Security goons, hired by AFI International—a professional strikebreaking outfit—regularly intimidate pickets. To ensure a guaranteed and uninterrupted flow of goods, Sears has dispersed shipments to several makeshift distribution centers elsewhere in the Greater Toronto Area (GTA) and re-directed other materials to its non-union Belleville, Ontario facility.

Picket trailer

In their most recent provocation, management mailed letters directly to all union members late last week that outlined the company’s derisory offer and demanded that workers individually contact management immediately to either accept the offer and be scheduled for work or remain locked out. This was not the first time that Sears tried such measures. In late May, using provisions in the Ontario Labour Relations Act, it forced a “final offer vote” over the heads of the local bargaining committee. However, workers voted by 60 percent to defeat this maneuver.

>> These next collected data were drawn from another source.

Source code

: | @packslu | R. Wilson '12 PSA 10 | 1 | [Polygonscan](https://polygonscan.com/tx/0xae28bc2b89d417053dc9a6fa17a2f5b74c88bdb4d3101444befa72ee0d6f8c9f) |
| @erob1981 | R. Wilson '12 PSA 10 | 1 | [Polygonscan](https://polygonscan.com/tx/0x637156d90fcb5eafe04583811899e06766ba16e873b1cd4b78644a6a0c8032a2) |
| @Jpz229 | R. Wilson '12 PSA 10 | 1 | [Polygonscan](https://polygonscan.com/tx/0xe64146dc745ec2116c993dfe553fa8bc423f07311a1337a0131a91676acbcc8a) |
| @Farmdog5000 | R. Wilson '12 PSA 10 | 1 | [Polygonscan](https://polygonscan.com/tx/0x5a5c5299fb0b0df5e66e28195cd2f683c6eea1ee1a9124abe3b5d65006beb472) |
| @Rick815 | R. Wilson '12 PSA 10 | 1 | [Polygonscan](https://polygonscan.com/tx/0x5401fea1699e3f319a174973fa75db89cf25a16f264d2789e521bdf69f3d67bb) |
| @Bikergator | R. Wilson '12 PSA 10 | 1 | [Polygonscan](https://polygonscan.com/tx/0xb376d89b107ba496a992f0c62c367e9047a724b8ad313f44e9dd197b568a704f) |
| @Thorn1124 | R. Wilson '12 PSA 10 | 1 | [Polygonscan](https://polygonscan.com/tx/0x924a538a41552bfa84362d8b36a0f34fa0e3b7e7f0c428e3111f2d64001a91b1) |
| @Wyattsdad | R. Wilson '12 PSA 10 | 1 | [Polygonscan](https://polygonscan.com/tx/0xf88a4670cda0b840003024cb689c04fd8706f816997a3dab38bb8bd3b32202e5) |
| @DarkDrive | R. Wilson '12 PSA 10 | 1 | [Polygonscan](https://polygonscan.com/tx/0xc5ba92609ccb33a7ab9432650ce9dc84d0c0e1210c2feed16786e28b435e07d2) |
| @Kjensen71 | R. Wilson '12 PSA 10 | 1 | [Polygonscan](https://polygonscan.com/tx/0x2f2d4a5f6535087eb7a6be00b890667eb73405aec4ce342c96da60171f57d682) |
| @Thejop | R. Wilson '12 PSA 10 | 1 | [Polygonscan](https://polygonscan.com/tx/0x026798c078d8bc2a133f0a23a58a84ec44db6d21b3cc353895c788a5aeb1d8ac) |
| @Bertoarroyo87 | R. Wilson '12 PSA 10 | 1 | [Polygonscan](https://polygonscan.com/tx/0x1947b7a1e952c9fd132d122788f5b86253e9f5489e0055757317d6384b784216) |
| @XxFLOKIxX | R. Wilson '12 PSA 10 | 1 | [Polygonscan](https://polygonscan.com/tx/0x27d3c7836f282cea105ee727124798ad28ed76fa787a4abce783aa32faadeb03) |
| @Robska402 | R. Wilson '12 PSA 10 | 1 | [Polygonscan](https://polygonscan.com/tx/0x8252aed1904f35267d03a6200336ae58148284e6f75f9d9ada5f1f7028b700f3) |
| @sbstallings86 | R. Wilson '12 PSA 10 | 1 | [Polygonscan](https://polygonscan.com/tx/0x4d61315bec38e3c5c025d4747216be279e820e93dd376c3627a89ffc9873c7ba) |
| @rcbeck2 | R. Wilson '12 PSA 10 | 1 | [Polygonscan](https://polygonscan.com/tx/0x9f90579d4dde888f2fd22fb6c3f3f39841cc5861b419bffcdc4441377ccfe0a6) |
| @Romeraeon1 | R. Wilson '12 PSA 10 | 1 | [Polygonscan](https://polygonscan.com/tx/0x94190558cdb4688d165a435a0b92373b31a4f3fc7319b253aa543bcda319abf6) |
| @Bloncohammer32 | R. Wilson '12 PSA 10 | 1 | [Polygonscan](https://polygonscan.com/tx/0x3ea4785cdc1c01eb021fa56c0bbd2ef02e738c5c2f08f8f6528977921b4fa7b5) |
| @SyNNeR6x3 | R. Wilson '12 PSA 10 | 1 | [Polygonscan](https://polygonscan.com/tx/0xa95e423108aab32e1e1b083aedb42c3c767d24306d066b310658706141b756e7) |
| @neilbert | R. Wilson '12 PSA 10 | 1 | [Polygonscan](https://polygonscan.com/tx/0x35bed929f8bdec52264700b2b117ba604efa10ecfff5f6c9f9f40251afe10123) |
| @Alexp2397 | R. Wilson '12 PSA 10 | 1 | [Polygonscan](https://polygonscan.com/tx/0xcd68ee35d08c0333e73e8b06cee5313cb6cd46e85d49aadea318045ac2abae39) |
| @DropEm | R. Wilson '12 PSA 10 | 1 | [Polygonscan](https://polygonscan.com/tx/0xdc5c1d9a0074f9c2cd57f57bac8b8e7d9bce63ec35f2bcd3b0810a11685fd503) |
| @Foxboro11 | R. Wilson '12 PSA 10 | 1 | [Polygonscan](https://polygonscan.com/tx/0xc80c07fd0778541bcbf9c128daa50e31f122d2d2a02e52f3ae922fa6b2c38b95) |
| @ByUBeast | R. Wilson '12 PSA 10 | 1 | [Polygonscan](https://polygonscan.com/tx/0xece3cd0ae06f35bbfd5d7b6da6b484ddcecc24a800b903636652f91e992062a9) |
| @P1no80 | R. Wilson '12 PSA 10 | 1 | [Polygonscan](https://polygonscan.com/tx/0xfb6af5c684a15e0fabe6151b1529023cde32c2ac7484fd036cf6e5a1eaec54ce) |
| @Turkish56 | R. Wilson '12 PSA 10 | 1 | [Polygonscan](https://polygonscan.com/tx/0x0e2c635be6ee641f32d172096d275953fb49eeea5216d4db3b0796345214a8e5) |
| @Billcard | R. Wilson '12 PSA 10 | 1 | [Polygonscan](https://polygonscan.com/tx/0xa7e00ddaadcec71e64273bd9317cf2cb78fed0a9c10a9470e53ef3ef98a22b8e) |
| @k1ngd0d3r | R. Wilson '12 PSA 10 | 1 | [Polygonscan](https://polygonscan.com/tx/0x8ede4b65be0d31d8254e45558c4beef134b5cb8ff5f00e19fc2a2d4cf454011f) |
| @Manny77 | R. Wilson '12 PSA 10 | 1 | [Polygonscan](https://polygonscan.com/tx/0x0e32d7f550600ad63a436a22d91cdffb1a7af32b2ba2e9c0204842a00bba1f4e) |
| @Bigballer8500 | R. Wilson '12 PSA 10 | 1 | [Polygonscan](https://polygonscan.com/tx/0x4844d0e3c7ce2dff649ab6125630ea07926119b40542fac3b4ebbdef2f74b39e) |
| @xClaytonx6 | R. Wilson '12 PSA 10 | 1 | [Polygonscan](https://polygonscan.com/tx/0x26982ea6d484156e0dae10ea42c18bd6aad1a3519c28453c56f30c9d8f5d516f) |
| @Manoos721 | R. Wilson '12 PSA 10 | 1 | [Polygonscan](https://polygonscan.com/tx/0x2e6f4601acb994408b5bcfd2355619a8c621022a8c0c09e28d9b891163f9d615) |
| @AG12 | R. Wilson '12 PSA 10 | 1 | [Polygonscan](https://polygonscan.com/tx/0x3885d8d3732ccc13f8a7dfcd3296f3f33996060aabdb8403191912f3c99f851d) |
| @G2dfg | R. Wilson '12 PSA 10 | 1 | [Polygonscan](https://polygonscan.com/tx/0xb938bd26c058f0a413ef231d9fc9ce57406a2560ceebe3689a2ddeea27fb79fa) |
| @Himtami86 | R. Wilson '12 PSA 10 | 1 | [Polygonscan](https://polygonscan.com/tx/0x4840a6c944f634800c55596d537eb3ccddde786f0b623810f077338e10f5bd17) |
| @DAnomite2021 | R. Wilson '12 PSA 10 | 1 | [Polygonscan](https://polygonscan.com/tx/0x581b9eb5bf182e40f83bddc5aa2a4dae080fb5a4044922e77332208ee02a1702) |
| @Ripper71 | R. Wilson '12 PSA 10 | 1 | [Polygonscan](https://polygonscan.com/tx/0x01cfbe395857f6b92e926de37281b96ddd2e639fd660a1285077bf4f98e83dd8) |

While workers have demonstrated their determination to fight, the United Steelworkers and the Ontario Federation of Labour have deliberately isolated their struggle from the hundreds of thousands of unionized workers throughout the province.

Hostile to any mobilization of the working class that would cut across their relations with the corporations and the government, union officials are promoting a toothless “Boycott Sears” campaign to cover up their betrayal.

The USW has a long record of treachery in Canada and the US, dating back to its collaboration in shutdown of the steel mills and the gutting of workers’ jobs, wages and pension benefits. More recently the USW worked for the defeat of Vale-Inco strike in Sudbury and Port Colborne, enforcing every restrictive picket line injunction issued by the courts, and working to demobilize every attempt by the strikers to strengthen their strike.

Early in the strike the USW cut a deal with the company that compelled members from another USW local to cross the picket line and perform the work of the strikers. When hundreds of workers erupted in anger and, in defiance of the courts, mounted blockades at two key Vale sites, it was USW officials who quickly suppressed the action. In the end, striking miners and mill workers were forced to accept a massive concessions contract.

These realities highlight the urgent necessity of workers breaking from these outlived organizations and forming new organizations of struggle.